*** Begin section ***
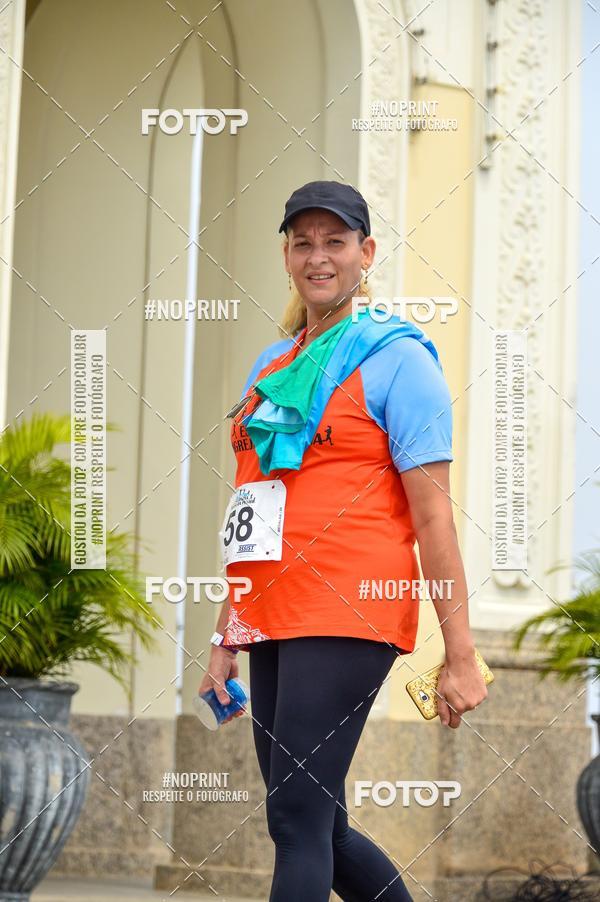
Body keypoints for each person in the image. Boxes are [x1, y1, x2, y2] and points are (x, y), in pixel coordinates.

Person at [199, 180, 488, 901]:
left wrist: (460, 654)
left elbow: (433, 519)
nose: (318, 256)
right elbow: (255, 509)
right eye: (303, 242)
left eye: (335, 242)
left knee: (295, 817)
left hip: (352, 608)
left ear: (366, 253)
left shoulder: (400, 360)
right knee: (317, 823)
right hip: (272, 611)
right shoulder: (270, 366)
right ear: (288, 255)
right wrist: (226, 633)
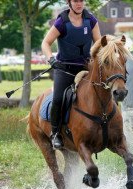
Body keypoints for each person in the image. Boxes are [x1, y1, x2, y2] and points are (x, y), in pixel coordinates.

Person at [41, 0, 101, 149]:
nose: (79, 4)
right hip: (64, 69)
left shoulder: (91, 20)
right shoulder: (62, 22)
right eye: (75, 1)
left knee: (103, 91)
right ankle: (55, 133)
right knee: (58, 98)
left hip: (85, 68)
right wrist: (51, 59)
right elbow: (45, 43)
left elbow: (99, 43)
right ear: (69, 3)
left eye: (81, 0)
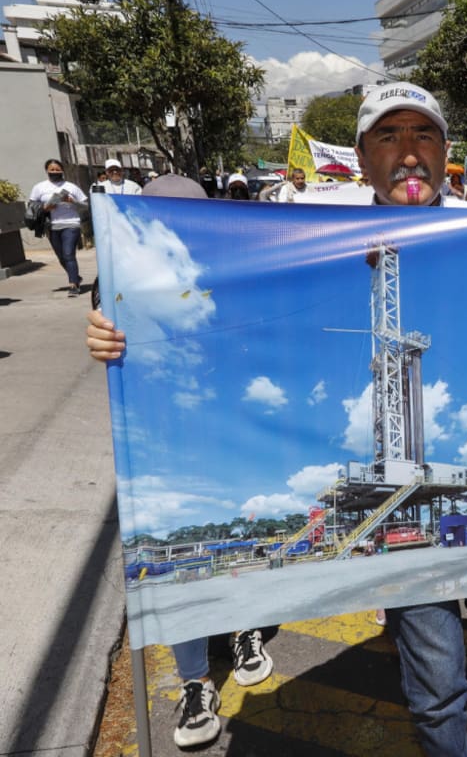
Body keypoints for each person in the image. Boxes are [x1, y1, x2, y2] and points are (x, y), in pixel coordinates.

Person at [88, 80, 467, 757]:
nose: (408, 152)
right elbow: (220, 301)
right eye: (388, 136)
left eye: (423, 135)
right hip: (410, 527)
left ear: (446, 152)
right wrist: (130, 333)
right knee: (438, 680)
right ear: (361, 156)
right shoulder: (321, 240)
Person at [84, 173, 275, 749]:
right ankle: (195, 682)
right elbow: (103, 313)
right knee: (176, 560)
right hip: (168, 440)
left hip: (236, 433)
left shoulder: (236, 268)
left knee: (240, 541)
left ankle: (245, 629)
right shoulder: (125, 272)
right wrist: (98, 333)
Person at [29, 158, 89, 297]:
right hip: (51, 226)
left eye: (57, 169)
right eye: (52, 170)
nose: (55, 172)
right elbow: (32, 206)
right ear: (47, 171)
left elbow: (86, 206)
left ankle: (73, 285)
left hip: (71, 223)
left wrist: (72, 201)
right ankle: (75, 276)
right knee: (61, 257)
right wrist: (45, 208)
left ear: (62, 170)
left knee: (69, 254)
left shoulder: (71, 187)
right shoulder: (39, 187)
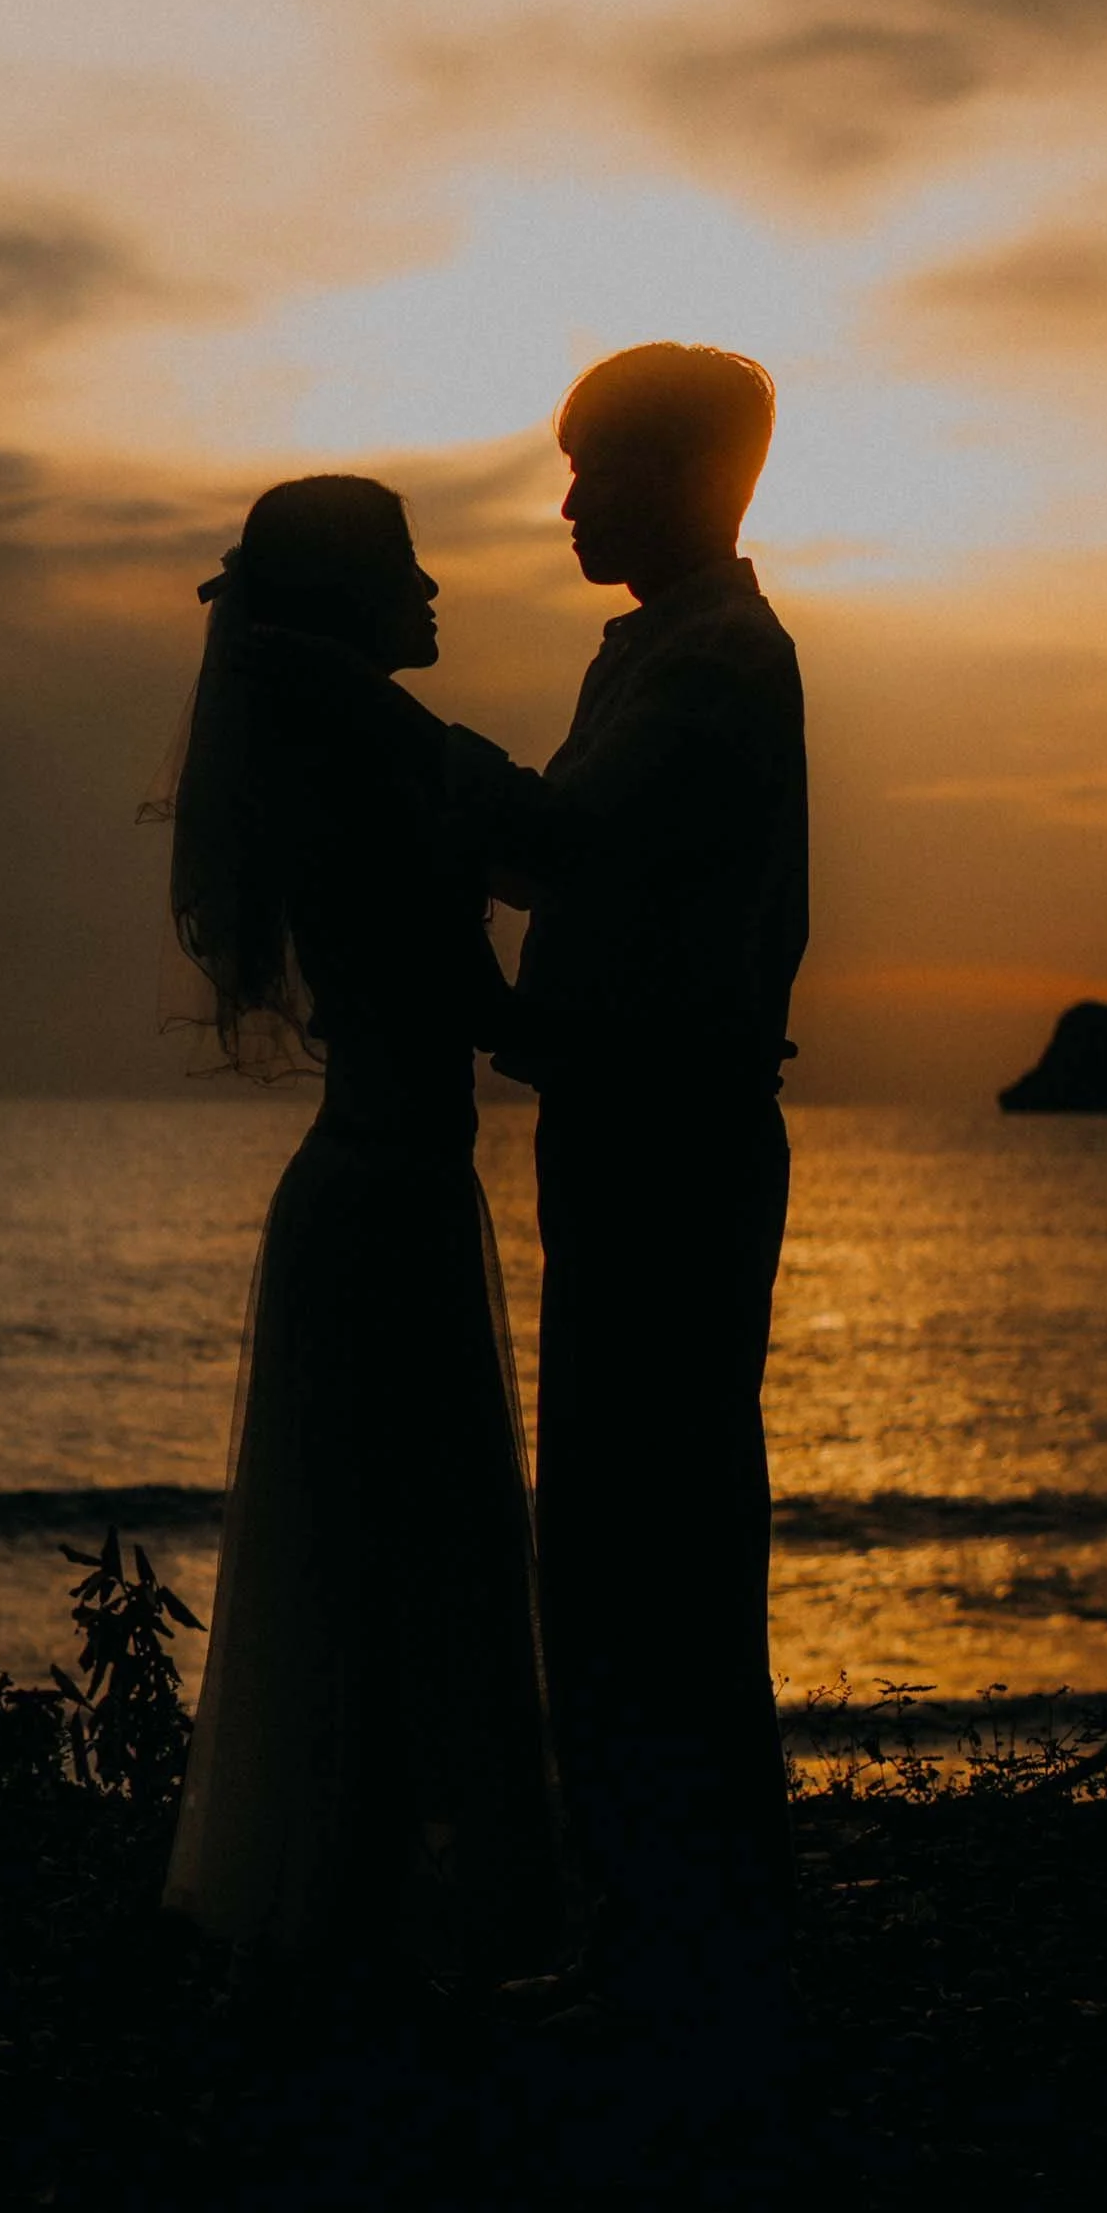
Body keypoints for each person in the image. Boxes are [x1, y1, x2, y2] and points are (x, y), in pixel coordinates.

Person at [156, 473, 565, 1998]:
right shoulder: (367, 788)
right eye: (411, 566)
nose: (439, 590)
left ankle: (359, 1895)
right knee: (416, 1553)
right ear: (352, 602)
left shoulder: (350, 765)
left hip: (379, 1184)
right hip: (388, 1197)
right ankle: (399, 1913)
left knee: (372, 1549)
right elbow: (482, 1007)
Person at [440, 344, 807, 2030]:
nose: (568, 499)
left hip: (670, 1146)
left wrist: (392, 755)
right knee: (641, 1518)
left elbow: (563, 849)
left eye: (593, 468)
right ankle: (684, 1909)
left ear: (689, 478)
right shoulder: (668, 657)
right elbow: (566, 867)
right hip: (639, 1135)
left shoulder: (713, 668)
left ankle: (678, 1931)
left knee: (633, 1528)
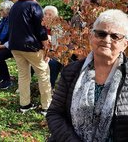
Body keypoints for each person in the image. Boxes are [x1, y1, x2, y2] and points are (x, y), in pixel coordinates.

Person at [47, 9, 128, 141]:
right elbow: (55, 113)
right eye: (101, 34)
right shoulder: (71, 71)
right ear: (91, 37)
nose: (107, 40)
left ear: (125, 44)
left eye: (115, 36)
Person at [8, 0, 51, 115]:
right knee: (43, 74)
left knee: (23, 75)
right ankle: (46, 107)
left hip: (15, 46)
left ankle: (24, 105)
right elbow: (40, 28)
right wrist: (45, 44)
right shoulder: (34, 5)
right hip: (31, 47)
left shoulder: (14, 6)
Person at [43, 5, 63, 89]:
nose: (47, 16)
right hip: (40, 51)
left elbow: (55, 45)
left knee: (53, 64)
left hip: (55, 53)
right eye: (45, 14)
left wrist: (48, 54)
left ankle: (50, 87)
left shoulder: (57, 27)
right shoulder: (40, 26)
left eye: (50, 14)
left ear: (55, 17)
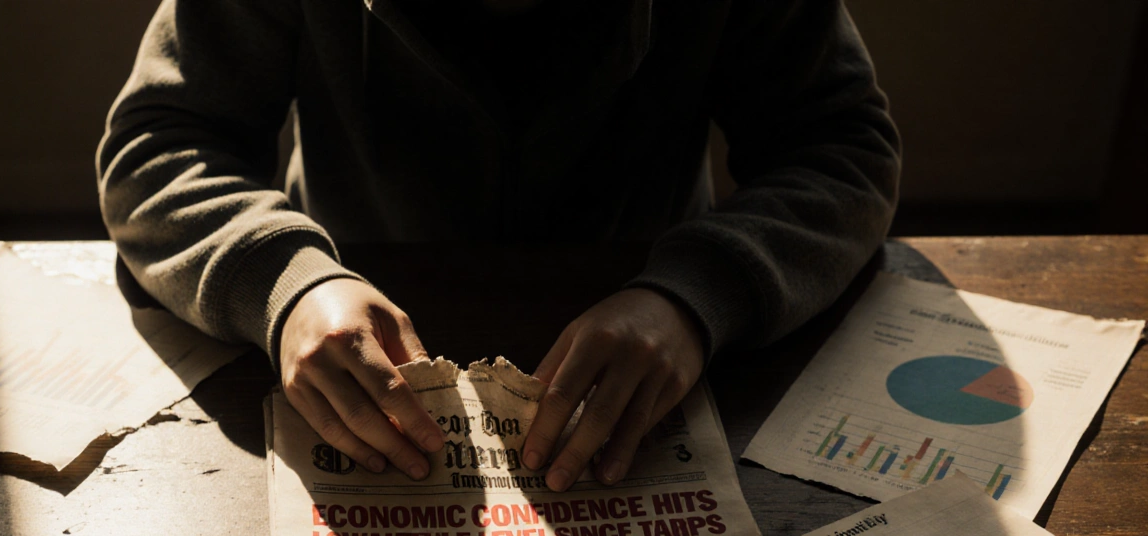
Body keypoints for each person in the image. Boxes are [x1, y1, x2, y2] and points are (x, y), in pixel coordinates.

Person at [97, 0, 901, 492]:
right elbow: (163, 145)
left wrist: (696, 297)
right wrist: (288, 284)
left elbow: (841, 147)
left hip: (659, 351)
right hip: (348, 344)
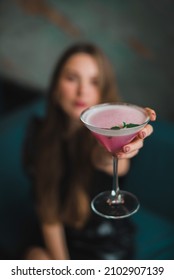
*** End section ***
What the task asks -> Without the pictures, retype all of the data above exactly.

Answer to this task ->
Body keypoints for each person in the image. Boxes are [x1, y1, x2, y2] and points are (x, y), in pixel coordinates.

Person at [199, 180, 488, 901]:
left wrist: (460, 654)
left elbow: (433, 519)
nose: (318, 256)
right elbow: (255, 509)
right eye: (303, 242)
left eye: (335, 242)
left knee: (295, 817)
left hip: (352, 608)
left ear: (366, 253)
left shoulder: (400, 360)
right knee: (317, 823)
right hip: (272, 611)
right shoulder: (270, 366)
right ear: (288, 255)
right wrist: (226, 633)
Body keypoints for each person in the image. Boxes are [x1, y1, x2, y2] and points are (x, y), in pixel coordinates.

Person at [41, 0, 101, 149]:
nose: (79, 4)
right hip: (64, 69)
left shoulder: (91, 20)
right shoulder: (62, 22)
right eye: (75, 1)
left knee: (103, 91)
right ankle: (55, 133)
right knee: (58, 98)
left hip: (85, 68)
right wrist: (51, 59)
right elbow: (45, 43)
left elbow: (99, 43)
right ear: (69, 3)
left eye: (81, 0)
Body keypoints for each person in the image. Boxes are [x1, y1, x2, y2] and points are (x, y), in pixel coordinates.

Person at [88, 80, 467, 757]:
nose: (408, 152)
right elbow: (220, 301)
right eye: (388, 136)
left eye: (423, 135)
right hip: (410, 527)
left ear: (446, 152)
right wrist: (130, 333)
right knee: (438, 680)
right ear: (361, 156)
right shoulder: (321, 240)
Person at [84, 173, 275, 749]:
right ankle: (195, 682)
right elbow: (103, 313)
right knee: (176, 560)
right hip: (168, 440)
left hip: (236, 433)
left shoulder: (236, 268)
left knee: (240, 541)
left ankle: (245, 629)
right shoulder: (125, 272)
right wrist: (98, 333)
Person at [29, 158, 89, 297]:
right hip: (51, 226)
left eye: (57, 169)
right eye: (52, 170)
nose: (55, 172)
right elbow: (32, 206)
right ear: (47, 171)
left elbow: (86, 206)
left ankle: (73, 285)
left hip: (71, 223)
left wrist: (72, 201)
right ankle: (75, 276)
right knee: (61, 257)
right wrist: (45, 208)
left ear: (62, 170)
left knee: (69, 254)
left shoulder: (71, 187)
right shoulder: (39, 187)
Body keypoints for each person in the image. Boxes are [x1, y1, x2, y2] and points are (x, y), in pixel coordinates.

Person at [156, 473, 565, 1998]:
right shoulder: (367, 788)
right eye: (411, 566)
nose: (439, 590)
left ankle: (359, 1895)
right knee: (416, 1553)
right ear: (352, 602)
left shoulder: (350, 765)
left hip: (379, 1184)
right hip: (388, 1197)
right ankle: (399, 1913)
left knee: (372, 1549)
right elbow: (482, 1007)
Person at [440, 344, 807, 2030]:
nose: (568, 499)
left hip: (670, 1146)
left wrist: (392, 755)
right knee: (641, 1518)
left elbow: (563, 849)
left eye: (593, 468)
right ankle: (684, 1909)
left ear: (689, 478)
right shoulder: (668, 657)
right elbow: (566, 867)
right hip: (639, 1135)
left shoulder: (713, 668)
left ankle: (678, 1931)
left knee: (633, 1528)
Body keypoints for each person in the image. Boxes are [x1, y1, x2, y2] and points are (x, y), in pixel coordinates.

Person at [47, 9, 128, 141]:
right elbow: (55, 113)
right eye: (101, 34)
right shoulder: (71, 71)
right ear: (91, 37)
nose: (107, 40)
left ear: (125, 44)
left eye: (115, 36)
Person at [8, 0, 51, 115]:
right knee: (43, 74)
left knee: (23, 75)
right ankle: (46, 107)
left hip: (15, 46)
left ankle: (24, 105)
right elbow: (40, 28)
right wrist: (45, 44)
right shoulder: (34, 5)
right hip: (31, 47)
left shoulder: (14, 6)
Person at [43, 5, 63, 89]:
nose: (47, 16)
right hip: (40, 51)
left elbow: (55, 45)
left knee: (53, 64)
left hip: (55, 53)
right eye: (45, 14)
left wrist: (48, 54)
left ankle: (50, 87)
left shoulder: (57, 27)
right shoulder: (40, 26)
left eye: (50, 14)
left ear: (55, 17)
Body keypoints for each person in the image. Boxes are [x1, y1, x2, y2] and points are (x, y), in pixel coordinates.

Person at [97, 0, 901, 492]:
right elbow: (163, 145)
left wrist: (696, 297)
right wrist: (288, 284)
left elbow: (841, 147)
left hip: (659, 351)
right hip: (348, 344)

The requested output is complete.